Die Touristen wurden schließlich auch von der außergewöhnlichen Vielfalt der italienischen Landschaften angezogen, die, wie Francesco Leone schreibt, “unvergessliche Kulissen für ihre Vielfalt, aber auch für ihre Verflechtungen mit der klassischen Kultur boten”. Es ist schwierig, die Anziehungskraft der Landschaft von der der Erinnerung an die Antike zu trennen, es ist unmöglich, an Italien zu denken, indem man das Territorium von den Spuren des Menschen trennt: Schon vor den Verfassungsvätern, die diese untrennbare Verbindung in Artikel 9 der Charta aufnahmen, hatten die Grand-Tour-Reisenden dies gut verstanden. Die italienische Landschaft zu beschreiben, bedeutete also, über die Maßnahmen zu berichten, die der Mensch, der in vielen Teilen unseres Landes gezwungen war, sich gegen eine unglückliche Natur zu wehren, ergreifen musste, um sich anzupassen: Das Symbol des Abschnitts ist ein Gemälde von Jakob Philipp Hackert, das, obwohl es zwischen den Gemälden des nächsten Abschnitts eingefügt ist, diese Idee gut vermittelt, mit den Faraglioni von Aci Trezza, die das Meeresufer überragen und auf die die Gebäude des Küstendorfs reagieren.
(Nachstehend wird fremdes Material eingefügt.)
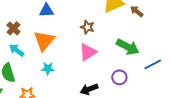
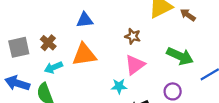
orange triangle: (44, 41) -> (84, 55), turned 45
cyan arrow: (17, 50) -> (53, 67), turned -56
cyan star: (48, 68) -> (119, 86), moved

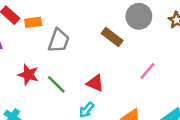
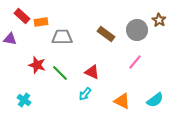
gray circle: (139, 16) -> (137, 30), moved
gray trapezoid: (59, 41) -> (62, 37), turned -110

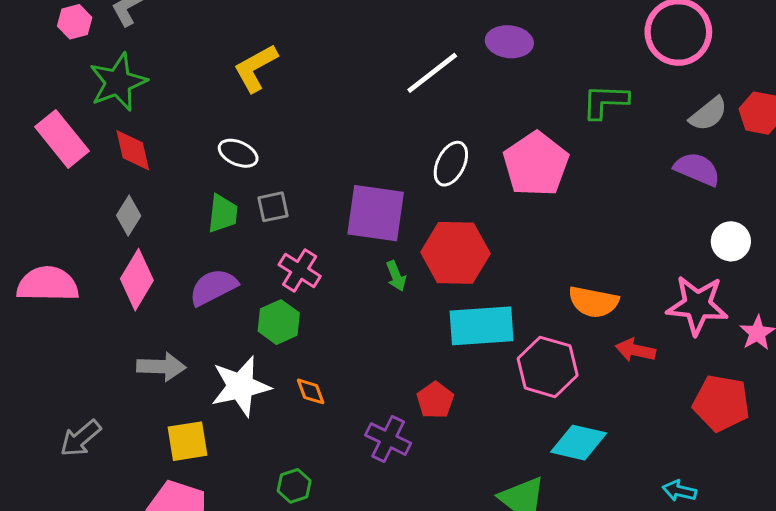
Ein ganzer Abschnitt, der fast einen ganzen Raum einnimmt, ist dem Glühen des Vesuvs gewidmet: Angesichts der zahlreichen Zeugnisse, Briefe und Beschreibungen ausländischer Reisender, die von der Aktivität des Vulkans beeindruckt waren, haben die Kuratoren ein eigenes Kapitel mit groß-, mittel- und kleinformatigen Gemälden vorgesehen, von denen einige (wie dieEruzione del Vesuvio alla luce della luna des Franzosen Pierre-Jacques Volaire, (wie die Eruzione del Vesuvio alla luce della luna des Franzosen Pierre-Jacques Volaire, einem Spezialisten auf diesem Gebiet) lassen selbst uns Zeitgenossen staunen und vermitteln uns jenes Gefühl des Erhabenen, das jene Reisenden beseelt haben muss, die in Ermangelung jeglichen Komforts und jeglicher Sicherheitsvorkehrungen den Aufstieg zum Gipfel wagten und dann innehielten, um das Schauspiel zu betrachten, das sich ihnen vor ihren staunenden Augen bot.
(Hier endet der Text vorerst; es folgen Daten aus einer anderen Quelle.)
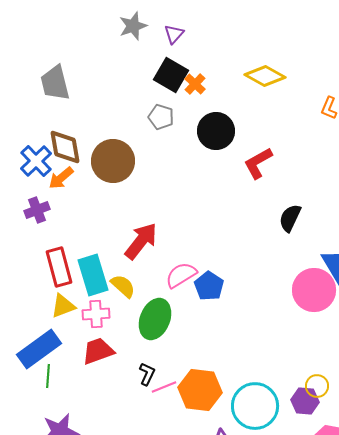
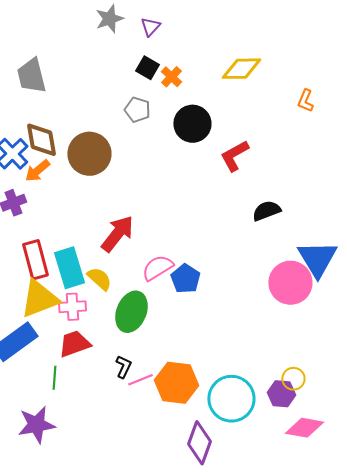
black square: (171, 75) -> (147, 68), size x0.7
yellow diamond: (265, 76) -> (241, 69), turned -30
black semicircle: (290, 218) -> (266, 211), turned 44
yellow triangle: (63, 306) -> (39, 299), size x1.6
green line: (48, 376) -> (54, 378), moved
Thomas Patch, Ansicht von Florenz vom Bellosguardo (1767; Öl auf Leinwand, 111,5 x 224,5 cm; Florenz, Fondazione CR Firenze)
Thomas Patch, Blick auf Florenz vom Bellosguardo (1767; Öl auf Leinwand, 111,5 x 224,5 cm; Florenz, Fondazione CR Firenze)
Gaspar van Wittel, Blick auf das Kolosseum mit dem Konstantinsbogen (1716; Öl auf Leinwand, 54,5 x 114,3 cm; Norfolk, The Earl of Leicester and the Trustees of the Holkham Estate)
Gaspar van Wittel, Blick auf das Kolosseum mit dem Konstantinsbogen (1716; Öl auf Leinwand, 54,5 x 114,3 cm; Norfolk, The Earl of Leicester and the Trustees of the Holkham Estate)
Canaletto, Regatta auf dem Canal Grande (um 1740; Öl auf Leinwand, 117,2 x 186,7 cm; London, The National Gallery)
Canaletto, Regatta auf dem Canal Grande (um 1740; Öl auf Leinwand, 117,2 x 186,7 cm; London, The National Gallery)
Canaletto, Capriccio architettonico con rovine ed edifici classici (1756-1757; Öl auf Leinwand, 91 x 108,6 cm; Mailand, Museo Poldi Pezzoli)
Canaletto, Architektonisches Capriccio mit Ruinen und klassizistischen Gebäuden (1756-1757; Öl auf Leinwand, 91 x 108,6 cm; Mailand, Museo Poldi Pezzoli)
Giovanni Paolo Pannini, Idealansicht mit dem Pantheon, der Antoninischen Säule, dem Reiterstandbild des Marcus Aurelius und anderen römischen Monumenten (1734; Öl auf Leinwand, 98 x 135 cm; London, Sammlung Ugo und Chiara Pierucci)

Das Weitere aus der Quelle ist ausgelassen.